In all seriousness, I have some cheapo practice blades to start with. These would be more for once I get shaping the handles down pat.

Reactions: Funny 1


----------



## Mike1950 (Feb 5, 2015)

Woodcraft has a couple nice Starter kitchen knifes. Jantz supply also . My first was the most expensive blade I have tried.


----------



## ripjack13 (Feb 5, 2015)

Yo! What about Cody? He makes it all by hand. 
Support your local barterite people!!!

Reactions: Like 2 | Agree 1


----------



## Mike1950 (Feb 5, 2015)

@Cody Killgore makes VERY nice knifes.............

Reactions: Agree 1


----------



## ripjack13 (Feb 5, 2015)

@Cody Killgore

Reactions: Funny 1


----------



## PhoenixWoodDesigns (Feb 5, 2015)

ripjack13 said:


> Yo! What about Cody? He makes it all by hand.
> Support your local barterite people!!!



I have a Cody Killgore finished knife that I got last year. At this time, he doesn't sell just the blade itself (it's a whole package thing.) He was the first person I asked :)


----------



## Mike1950 (Feb 5, 2015)

What about @robert flynt ?


----------



## PhoenixWoodDesigns (Feb 5, 2015)

For newer folk and those that don't remember, here's "my baby" that Cody made.... @Mike1950 has a twin blade to this from Cody, if I remember correctly. (Yes, I can't help but show it off, and yes, I will be buying it a Valentine's Day present, so BACK OFF!) 



 

Mike -- I do know Robert makes some great knives too, and I'll check into him as well. I wasn't sure if he provides finished blades either, since Cody doesn't.
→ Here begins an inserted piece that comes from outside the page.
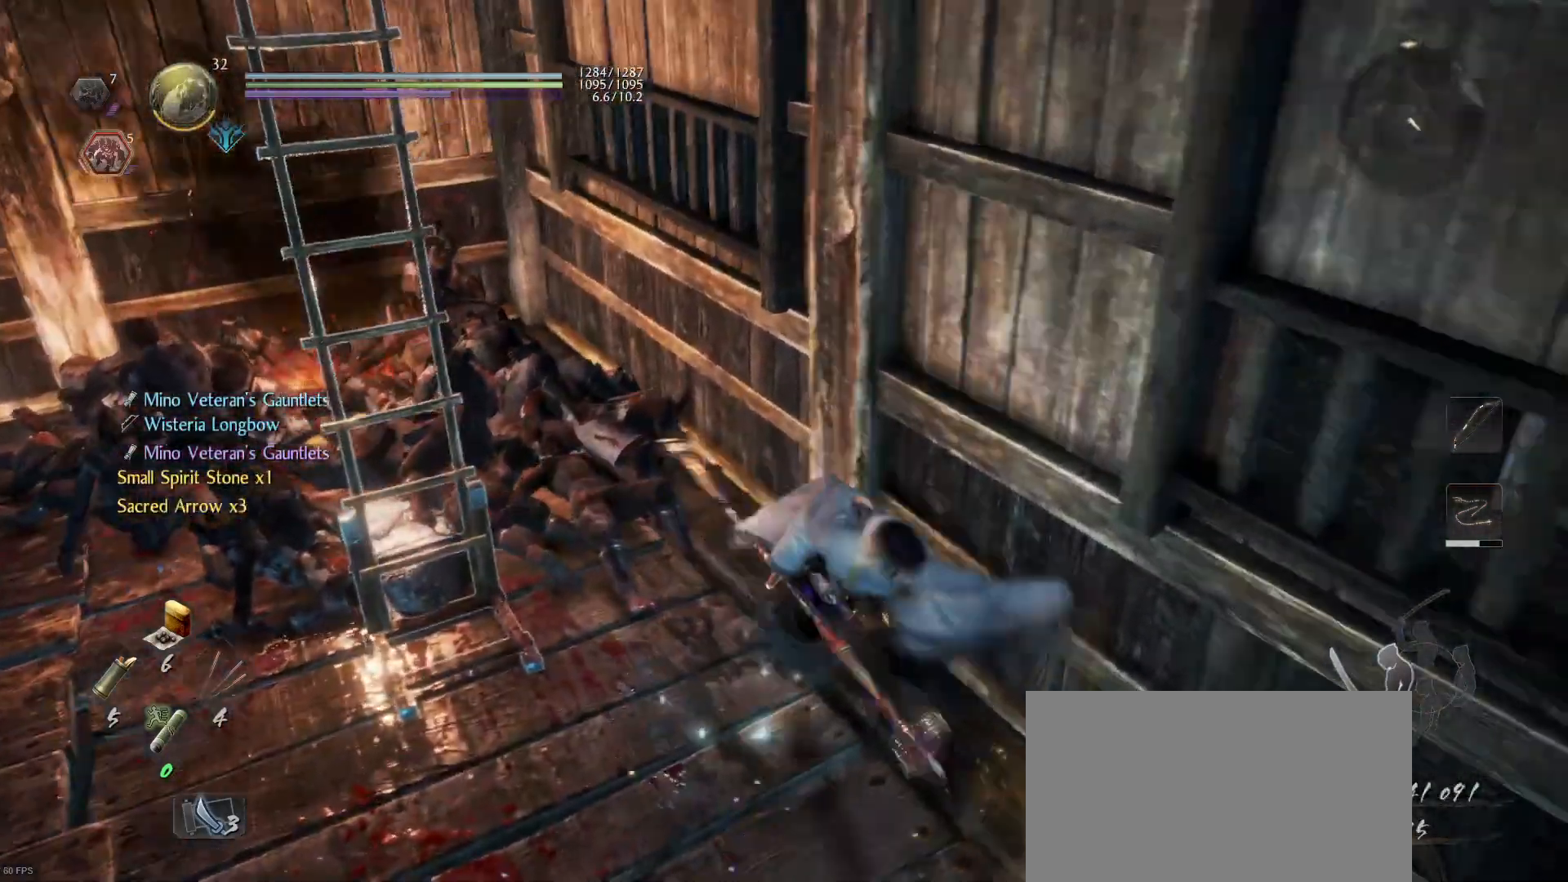
{"buttons": [], "left_stick": "up-right", "right_stick": "right", "events": [[100, "right_stick", "right"], [133, "left_stick", "center"], [467, "left_stick", "up-right"]]}
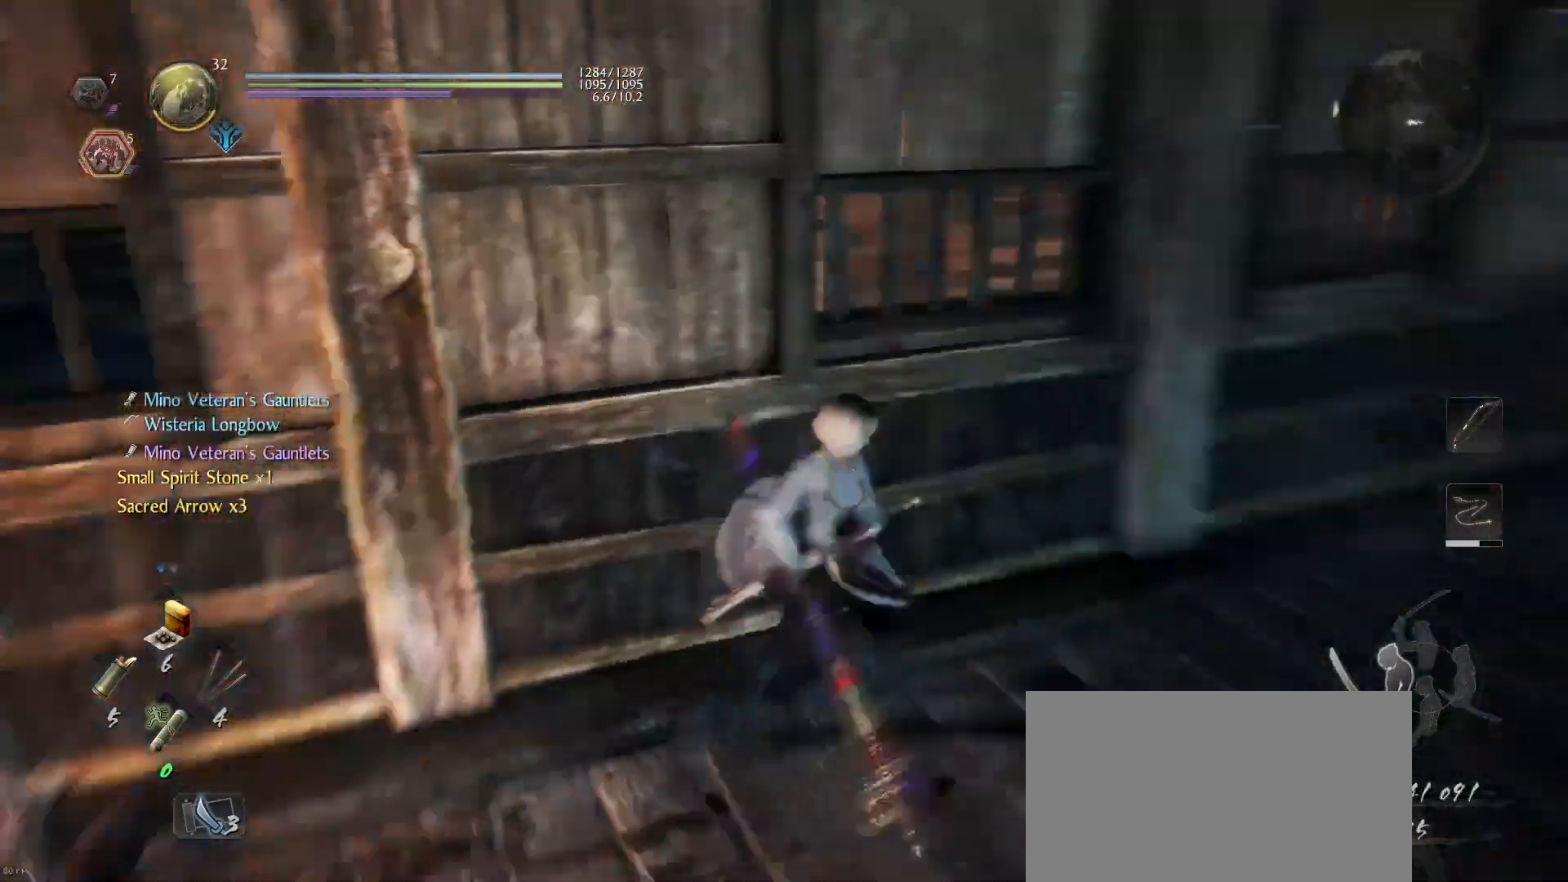
{"buttons": [], "left_stick": "up", "right_stick": "center", "events": [[167, "right_stick", "center"], [233, "right_stick", "right"], [467, "right_stick", "center"], [500, "left_stick", "up"]]}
Reactions: Like 2 | EyeCandy! 1


----------



## Mike1950 (Feb 5, 2015)

I do and iT is over the top COOL>>>>>>>>>>>>>

Reactions: Agree 1


----------



## robert flynt (Feb 5, 2015)

Alabama Damascus has a variety of damascus blades at a reasonable prices. You can also find them at Jantz Knifemaking Supply, Texas Knifemaker's Supply, Knife and Gun Finishing Supplies, as well as a number of others.


----------